The vast majority of Ulster Protestants live in Northern Ireland, which is part of the United Kingdom. Most tend to support the Union with Great Britain, and are referred to as unionists. Unionism is an ideology that has been divided by some into two camps; Ulster British, who are attached to the United Kingdom and identify primarily as British; and Ulster loyalists, whose politics are primarily ethnic, prioritising their Ulster Protestantism above their British identity. The Loyal Orders, which include the Orange Order, Royal Black Institution and Apprentice Boys of Derry, are exclusively Protestant fraternal organisations which originated in Ulster and still have most of their membership there.

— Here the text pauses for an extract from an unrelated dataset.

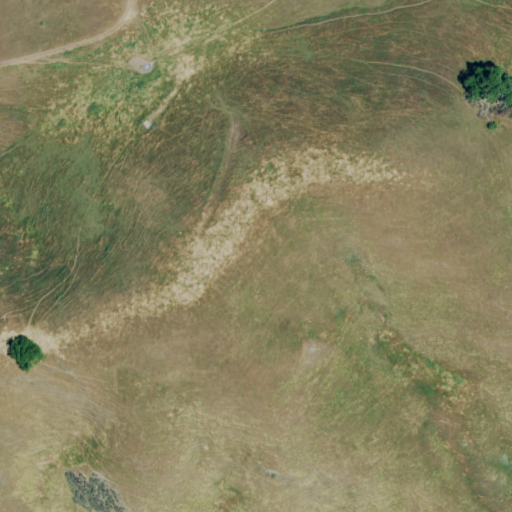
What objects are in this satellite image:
road: (73, 44)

About 3% of Ulster Protestants live in the three counties of Ulster now in the Republic of Ireland, Cavan, Monaghan, and Donegal, where they make up around a fifth of the Republic's Protestant population. Unlike Protestants in the rest of the Republic, some retain a sense of Britishness, and a small number have difficulty identifying with the independent Irish state.
Most Ulster Protestants speak Ulster English, and some on the north-east coast speak with the Ulster Scots dialects. A very small number have also learned the Irish language as a second language.